··· Data provided
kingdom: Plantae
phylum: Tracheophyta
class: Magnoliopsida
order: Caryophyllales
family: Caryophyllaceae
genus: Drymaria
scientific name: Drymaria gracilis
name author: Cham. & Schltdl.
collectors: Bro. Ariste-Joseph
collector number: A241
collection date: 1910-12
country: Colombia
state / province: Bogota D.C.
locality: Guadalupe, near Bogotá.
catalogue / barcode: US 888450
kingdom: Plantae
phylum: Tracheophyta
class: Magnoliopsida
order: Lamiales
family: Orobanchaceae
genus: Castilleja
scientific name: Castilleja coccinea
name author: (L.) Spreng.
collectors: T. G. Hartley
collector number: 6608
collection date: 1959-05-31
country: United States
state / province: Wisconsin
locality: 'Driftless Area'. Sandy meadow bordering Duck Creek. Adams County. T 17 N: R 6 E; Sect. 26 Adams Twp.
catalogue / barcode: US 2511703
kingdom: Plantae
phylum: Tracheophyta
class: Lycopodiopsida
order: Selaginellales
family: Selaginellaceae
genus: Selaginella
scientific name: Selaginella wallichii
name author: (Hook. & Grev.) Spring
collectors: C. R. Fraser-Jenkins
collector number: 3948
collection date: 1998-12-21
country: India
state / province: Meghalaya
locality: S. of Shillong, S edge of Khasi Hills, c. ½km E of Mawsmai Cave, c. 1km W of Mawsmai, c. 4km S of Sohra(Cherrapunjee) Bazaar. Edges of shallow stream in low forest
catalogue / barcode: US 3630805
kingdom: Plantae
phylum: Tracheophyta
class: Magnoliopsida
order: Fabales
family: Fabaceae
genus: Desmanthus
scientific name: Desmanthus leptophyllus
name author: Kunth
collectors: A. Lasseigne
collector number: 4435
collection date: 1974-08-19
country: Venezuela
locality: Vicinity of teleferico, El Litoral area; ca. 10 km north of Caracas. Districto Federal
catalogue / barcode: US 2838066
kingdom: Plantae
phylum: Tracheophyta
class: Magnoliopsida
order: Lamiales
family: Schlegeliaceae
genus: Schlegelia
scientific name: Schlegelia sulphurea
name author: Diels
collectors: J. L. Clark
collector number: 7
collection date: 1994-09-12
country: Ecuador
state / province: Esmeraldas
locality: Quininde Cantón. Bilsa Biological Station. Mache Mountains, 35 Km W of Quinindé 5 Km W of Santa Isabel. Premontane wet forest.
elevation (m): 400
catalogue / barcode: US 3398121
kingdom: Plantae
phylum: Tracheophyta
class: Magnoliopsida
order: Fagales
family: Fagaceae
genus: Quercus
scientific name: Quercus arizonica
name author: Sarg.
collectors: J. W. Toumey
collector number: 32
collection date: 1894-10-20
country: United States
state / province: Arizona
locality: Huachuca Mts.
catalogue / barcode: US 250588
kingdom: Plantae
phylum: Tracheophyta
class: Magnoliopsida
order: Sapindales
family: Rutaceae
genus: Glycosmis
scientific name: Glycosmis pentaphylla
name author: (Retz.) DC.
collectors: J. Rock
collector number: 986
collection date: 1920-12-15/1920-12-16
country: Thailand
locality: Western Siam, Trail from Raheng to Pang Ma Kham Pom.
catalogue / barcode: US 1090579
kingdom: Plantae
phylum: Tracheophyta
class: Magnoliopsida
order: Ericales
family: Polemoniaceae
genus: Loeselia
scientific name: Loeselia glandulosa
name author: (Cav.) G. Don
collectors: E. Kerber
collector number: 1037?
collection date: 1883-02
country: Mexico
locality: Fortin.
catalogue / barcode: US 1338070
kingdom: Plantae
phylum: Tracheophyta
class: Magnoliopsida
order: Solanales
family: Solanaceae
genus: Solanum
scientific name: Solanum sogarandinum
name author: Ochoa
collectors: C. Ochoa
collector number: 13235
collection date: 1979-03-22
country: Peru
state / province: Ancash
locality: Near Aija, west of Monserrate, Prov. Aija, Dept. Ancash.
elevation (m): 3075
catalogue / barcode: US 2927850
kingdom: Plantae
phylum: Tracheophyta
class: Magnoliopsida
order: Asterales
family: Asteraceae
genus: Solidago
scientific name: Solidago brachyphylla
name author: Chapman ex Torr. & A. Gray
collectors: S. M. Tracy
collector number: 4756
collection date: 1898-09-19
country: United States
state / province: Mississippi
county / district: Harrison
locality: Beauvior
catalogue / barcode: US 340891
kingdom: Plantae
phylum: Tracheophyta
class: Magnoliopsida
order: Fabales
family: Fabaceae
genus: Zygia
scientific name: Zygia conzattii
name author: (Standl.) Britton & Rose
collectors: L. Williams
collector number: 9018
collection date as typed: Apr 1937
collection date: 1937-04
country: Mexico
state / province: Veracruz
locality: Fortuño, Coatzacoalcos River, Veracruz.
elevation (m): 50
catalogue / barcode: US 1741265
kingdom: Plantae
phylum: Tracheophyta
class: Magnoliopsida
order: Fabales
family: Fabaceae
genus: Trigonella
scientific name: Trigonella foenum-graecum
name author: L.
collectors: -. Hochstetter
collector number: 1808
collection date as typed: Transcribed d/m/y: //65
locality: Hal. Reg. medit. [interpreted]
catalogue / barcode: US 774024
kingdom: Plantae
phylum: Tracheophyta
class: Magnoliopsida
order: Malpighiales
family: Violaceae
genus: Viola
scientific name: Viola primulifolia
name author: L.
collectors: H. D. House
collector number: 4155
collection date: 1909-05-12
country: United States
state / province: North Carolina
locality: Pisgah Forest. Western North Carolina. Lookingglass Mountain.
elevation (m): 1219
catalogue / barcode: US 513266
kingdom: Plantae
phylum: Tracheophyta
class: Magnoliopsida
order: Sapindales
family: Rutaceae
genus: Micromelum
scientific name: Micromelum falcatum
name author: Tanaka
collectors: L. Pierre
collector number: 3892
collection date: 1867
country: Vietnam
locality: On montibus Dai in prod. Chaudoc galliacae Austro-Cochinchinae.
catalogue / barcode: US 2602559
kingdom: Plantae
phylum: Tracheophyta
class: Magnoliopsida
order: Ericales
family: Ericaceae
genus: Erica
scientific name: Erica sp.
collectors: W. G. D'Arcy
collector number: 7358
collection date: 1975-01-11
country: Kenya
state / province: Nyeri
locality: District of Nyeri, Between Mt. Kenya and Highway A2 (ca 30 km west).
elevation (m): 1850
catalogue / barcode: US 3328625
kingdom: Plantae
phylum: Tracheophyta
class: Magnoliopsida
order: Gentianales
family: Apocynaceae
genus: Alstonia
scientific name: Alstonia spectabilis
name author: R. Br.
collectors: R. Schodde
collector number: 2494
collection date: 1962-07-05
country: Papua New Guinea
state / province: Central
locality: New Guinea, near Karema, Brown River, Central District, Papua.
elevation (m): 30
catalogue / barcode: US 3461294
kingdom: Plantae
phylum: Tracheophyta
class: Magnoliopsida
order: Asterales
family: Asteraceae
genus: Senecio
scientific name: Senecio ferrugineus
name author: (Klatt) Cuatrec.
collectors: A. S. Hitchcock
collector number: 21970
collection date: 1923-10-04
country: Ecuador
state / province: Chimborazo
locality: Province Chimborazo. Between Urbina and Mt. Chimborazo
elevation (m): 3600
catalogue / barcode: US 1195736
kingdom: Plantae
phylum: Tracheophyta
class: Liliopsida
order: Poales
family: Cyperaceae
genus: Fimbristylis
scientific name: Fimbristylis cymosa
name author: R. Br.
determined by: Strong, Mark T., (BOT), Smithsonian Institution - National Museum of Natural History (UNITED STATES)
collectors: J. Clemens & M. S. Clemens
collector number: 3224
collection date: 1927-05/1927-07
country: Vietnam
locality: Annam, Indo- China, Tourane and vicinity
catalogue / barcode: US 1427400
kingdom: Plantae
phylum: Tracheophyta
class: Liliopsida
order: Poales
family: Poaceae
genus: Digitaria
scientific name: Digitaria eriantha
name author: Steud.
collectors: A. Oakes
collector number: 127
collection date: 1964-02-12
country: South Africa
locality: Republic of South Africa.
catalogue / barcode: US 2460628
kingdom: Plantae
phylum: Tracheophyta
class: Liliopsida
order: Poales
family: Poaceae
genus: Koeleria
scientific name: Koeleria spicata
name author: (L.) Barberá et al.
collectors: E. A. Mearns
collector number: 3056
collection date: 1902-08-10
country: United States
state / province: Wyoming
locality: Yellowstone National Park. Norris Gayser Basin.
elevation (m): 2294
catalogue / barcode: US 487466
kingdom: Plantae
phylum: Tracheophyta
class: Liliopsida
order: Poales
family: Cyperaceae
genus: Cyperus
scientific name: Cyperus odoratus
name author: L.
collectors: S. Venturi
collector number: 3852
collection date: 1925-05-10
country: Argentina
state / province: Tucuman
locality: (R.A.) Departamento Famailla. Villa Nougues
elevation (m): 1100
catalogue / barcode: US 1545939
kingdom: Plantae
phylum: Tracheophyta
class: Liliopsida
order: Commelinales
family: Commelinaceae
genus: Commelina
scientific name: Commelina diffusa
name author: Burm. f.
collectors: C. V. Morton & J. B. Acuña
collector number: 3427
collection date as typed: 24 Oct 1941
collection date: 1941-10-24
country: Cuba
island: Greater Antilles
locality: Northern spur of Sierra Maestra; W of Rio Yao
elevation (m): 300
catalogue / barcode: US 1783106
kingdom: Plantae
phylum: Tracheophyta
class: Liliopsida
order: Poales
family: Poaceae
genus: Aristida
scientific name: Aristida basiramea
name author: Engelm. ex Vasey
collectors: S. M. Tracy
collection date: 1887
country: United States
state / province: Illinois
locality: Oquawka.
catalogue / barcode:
······
[Written instruction] Convert the lines of the records that start with the one containing "collection date: 1898-09-19" and run through the one containing "state / province: Veracruz" into a JSON list of strings. Use one string per line and omit any blank lines.

[Task result]
[
  "collection date: 1898-09-19",
  "country: United States",
  "state / province: Mississippi",
  "county / district: Harrison",
  "locality: Beauvior",
  "catalogue / barcode: US 340891",
  "kingdom: Plantae",
  "phylum: Tracheophyta",
  "class: Magnoliopsida",
  "order: Fabales",
  "family: Fabaceae",
  "genus: Zygia",
  "scientific name: Zygia conzattii",
  "name author: (Standl.) Britton & Rose",
  "collectors: L. Williams",
  "collector number: 9018",
  "collection date as typed: Apr 1937",
  "collection date: 1937-04",
  "country: Mexico",
  "state / province: Veracruz"
]